REQUEST: Here the job is to restate every entry word for word.

[[ GIVEN INFORMATION open ]]

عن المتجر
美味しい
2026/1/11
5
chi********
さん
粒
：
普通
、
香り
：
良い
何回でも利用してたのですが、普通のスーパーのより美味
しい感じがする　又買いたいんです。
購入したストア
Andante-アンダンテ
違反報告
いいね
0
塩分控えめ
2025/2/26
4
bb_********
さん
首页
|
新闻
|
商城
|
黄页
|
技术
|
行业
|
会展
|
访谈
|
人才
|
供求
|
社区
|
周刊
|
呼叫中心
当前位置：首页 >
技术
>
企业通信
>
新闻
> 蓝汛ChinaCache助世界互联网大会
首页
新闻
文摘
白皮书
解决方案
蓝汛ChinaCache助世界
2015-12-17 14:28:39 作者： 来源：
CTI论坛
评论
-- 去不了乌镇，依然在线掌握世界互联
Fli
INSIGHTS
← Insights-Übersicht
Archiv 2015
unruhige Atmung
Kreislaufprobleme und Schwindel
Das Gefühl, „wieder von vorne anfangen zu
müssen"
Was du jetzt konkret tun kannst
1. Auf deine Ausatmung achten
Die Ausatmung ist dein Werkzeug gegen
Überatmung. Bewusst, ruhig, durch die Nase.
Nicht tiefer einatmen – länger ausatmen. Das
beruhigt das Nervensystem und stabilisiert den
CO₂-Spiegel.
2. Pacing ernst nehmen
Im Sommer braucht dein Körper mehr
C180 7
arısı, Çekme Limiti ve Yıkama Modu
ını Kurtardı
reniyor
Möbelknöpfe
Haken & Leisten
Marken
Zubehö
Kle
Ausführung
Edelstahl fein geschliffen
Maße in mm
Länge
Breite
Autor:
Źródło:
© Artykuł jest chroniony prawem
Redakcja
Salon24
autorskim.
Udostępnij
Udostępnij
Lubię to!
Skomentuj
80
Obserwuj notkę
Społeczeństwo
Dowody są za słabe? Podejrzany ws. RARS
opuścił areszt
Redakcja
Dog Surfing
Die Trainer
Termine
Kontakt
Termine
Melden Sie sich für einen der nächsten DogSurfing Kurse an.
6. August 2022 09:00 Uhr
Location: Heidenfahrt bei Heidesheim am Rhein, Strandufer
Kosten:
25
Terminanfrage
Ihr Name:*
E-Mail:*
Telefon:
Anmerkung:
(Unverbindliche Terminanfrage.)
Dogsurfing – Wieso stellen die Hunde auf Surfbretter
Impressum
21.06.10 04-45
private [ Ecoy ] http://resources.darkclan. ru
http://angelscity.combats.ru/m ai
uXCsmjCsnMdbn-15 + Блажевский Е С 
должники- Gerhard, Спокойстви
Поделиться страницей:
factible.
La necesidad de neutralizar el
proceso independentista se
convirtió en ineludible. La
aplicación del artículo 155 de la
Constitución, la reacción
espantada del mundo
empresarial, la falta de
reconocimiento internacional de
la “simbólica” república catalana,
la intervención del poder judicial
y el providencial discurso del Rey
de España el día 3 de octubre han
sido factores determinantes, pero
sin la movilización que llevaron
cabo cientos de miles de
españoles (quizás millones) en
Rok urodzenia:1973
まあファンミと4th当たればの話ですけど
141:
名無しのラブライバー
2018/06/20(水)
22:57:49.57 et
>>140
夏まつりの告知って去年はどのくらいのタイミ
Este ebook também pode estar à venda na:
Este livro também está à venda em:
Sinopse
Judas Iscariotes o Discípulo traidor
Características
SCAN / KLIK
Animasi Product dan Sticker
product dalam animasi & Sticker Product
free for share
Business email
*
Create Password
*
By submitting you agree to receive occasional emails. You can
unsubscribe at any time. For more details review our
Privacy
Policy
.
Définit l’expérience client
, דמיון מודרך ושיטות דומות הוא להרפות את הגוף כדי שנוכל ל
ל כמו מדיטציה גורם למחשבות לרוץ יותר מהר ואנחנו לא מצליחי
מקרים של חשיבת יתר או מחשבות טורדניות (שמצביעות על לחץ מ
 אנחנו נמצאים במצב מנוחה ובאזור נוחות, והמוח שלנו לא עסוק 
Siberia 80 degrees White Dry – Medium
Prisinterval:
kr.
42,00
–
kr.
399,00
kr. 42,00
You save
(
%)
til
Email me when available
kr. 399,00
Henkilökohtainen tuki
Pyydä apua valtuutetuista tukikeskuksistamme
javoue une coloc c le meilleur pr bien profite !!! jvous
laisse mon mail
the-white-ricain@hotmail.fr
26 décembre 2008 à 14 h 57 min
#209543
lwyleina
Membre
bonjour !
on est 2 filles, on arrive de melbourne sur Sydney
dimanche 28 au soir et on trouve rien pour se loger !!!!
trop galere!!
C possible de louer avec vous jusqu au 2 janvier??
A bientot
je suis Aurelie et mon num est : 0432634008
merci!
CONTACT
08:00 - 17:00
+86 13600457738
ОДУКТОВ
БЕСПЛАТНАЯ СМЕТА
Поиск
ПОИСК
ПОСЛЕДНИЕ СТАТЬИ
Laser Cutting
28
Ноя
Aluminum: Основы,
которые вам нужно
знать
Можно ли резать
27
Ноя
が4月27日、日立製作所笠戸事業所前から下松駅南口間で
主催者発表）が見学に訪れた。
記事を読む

[[ GIVEN INFORMATION closed ]]

RESPONSE AREA:
عن المتجر
美味しい
2026/1/11
5
chi********
さん
粒
：
普通
、
香り
：
良い
何回でも利用してたのですが、普通のスーパーのより美味
しい感じがする　又買いたいんです。
購入したストア
Andante-アンダンテ
違反報告
いいね
0
塩分控えめ
2025/2/26
4
bb_********
さん
首页
|
新闻
|
商城
|
黄页
|
技术
|
行业
|
会展
|
访谈
|
人才
|
供求
|
社区
|
周刊
|
呼叫中心
当前位置：首页 >
技术
>
企业通信
>
新闻
> 蓝汛ChinaCache助世界互联网大会
首页
新闻
文摘
白皮书
解决方案
蓝汛ChinaCache助世界
2015-12-17 14:28:39 作者： 来源：
CTI论坛
评论
-- 去不了乌镇，依然在线掌握世界互联
Fli
INSIGHTS
← Insights-Übersicht
Archiv 2015
unruhige Atmung
Kreislaufprobleme und Schwindel
Das Gefühl, „wieder von vorne anfangen zu
müssen"
Was du jetzt konkret tun kannst
1. Auf deine Ausatmung achten
Die Ausatmung ist dein Werkzeug gegen
Überatmung. Bewusst, ruhig, durch die Nase.
Nicht tiefer einatmen – länger ausatmen. Das
beruhigt das Nervensystem und stabilisiert den
CO₂-Spiegel.
2. Pacing ernst nehmen
Im Sommer braucht dein Körper mehr
C180 7
arısı, Çekme Limiti ve Yıkama Modu
ını Kurtardı
reniyor
Möbelknöpfe
Haken & Leisten
Marken
Zubehö
Kle
Ausführung
Edelstahl fein geschliffen
Maße in mm
Länge
Breite
Autor:
Źródło:
© Artykuł jest chroniony prawem
Redakcja
Salon24
autorskim.
Udostępnij
Udostępnij
Lubię to!
Skomentuj
80
Obserwuj notkę
Społeczeństwo
Dowody są za słabe? Podejrzany ws. RARS
opuścił areszt
Redakcja
Dog Surfing
Die Trainer
Termine
Kontakt
Termine
Melden Sie sich für einen der nächsten DogSurfing Kurse an.
6. August 2022 09:00 Uhr
Location: Heidenfahrt bei Heidesheim am Rhein, Strandufer
Kosten:
25
Terminanfrage
Ihr Name:*
E-Mail:*
Telefon:
Anmerkung:
(Unverbindliche Terminanfrage.)
Dogsurfing – Wieso stellen die Hunde auf Surfbretter
Impressum
21.06.10 04-45
private [ Ecoy ] http://resources.darkclan. ru
http://angelscity.combats.ru/m ai
uXCsmjCsnMdbn-15 + Блажевский Е С 
должники- Gerhard, Спокойстви
Поделиться страницей:
factible.
La necesidad de neutralizar el
proceso independentista se
convirtió en ineludible. La
aplicación del artículo 155 de la
Constitución, la reacción
espantada del mundo
empresarial, la falta de
reconocimiento internacional de
la “simbólica” república catalana,
la intervención del poder judicial
y el providencial discurso del Rey
de España el día 3 de octubre han
sido factores determinantes, pero
sin la movilización que llevaron
cabo cientos de miles de
españoles (quizás millones) en
Rok urodzenia:1973
まあファンミと4th当たればの話ですけど
141:
名無しのラブライバー
2018/06/20(水)
22:57:49.57 et
>>140
夏まつりの告知って去年はどのくらいのタイミ
Este ebook também pode estar à venda na:
Este livro também está à venda em:
Sinopse
Judas Iscariotes o Discípulo traidor
Características
SCAN / KLIK
Animasi Product dan Sticker
product dalam animasi & Sticker Product
free for share
Business email
*
Create Password
*
By submitting you agree to receive occasional emails. You can
unsubscribe at any time. For more details review our
Privacy
Policy
.
Définit l’expérience client
, דמיון מודרך ושיטות דומות הוא להרפות את הגוף כדי שנוכל ל
ל כמו מדיטציה גורם למחשבות לרוץ יותר מהר ואנחנו לא מצליחי
מקרים של חשיבת יתר או מחשבות טורדניות (שמצביעות על לחץ מ
 אנחנו נמצאים במצב מנוחה ובאזור נוחות, והמוח שלנו לא עסוק 
Siberia 80 degrees White Dry – Medium
Prisinterval:
kr.
42,00
–
kr.
399,00
kr. 42,00
You save
(
%)
til
Email me when available
kr. 399,00
Henkilökohtainen tuki
Pyydä apua valtuutetuista tukikeskuksistamme
javoue une coloc c le meilleur pr bien profite !!! jvous
laisse mon mail
the-white-ricain@hotmail.fr
26 décembre 2008 à 14 h 57 min
#209543
lwyleina
Membre
bonjour !
on est 2 filles, on arrive de melbourne sur Sydney
dimanche 28 au soir et on trouve rien pour se loger !!!!
trop galere!!
C possible de louer avec vous jusqu au 2 janvier??
A bientot
je suis Aurelie et mon num est : 0432634008
merci!
CONTACT
08:00 - 17:00
+86 13600457738
ОДУКТОВ
БЕСПЛАТНАЯ СМЕТА
Поиск
ПОИСК
ПОСЛЕДНИЕ СТАТЬИ
Laser Cutting
28
Ноя
Aluminum: Основы,
которые вам нужно
знать
Можно ли резать
27
Ноя
が4月27日、日立製作所笠戸事業所前から下松駅南口間で
主催者発表）が見学に訪れた。
記事を読む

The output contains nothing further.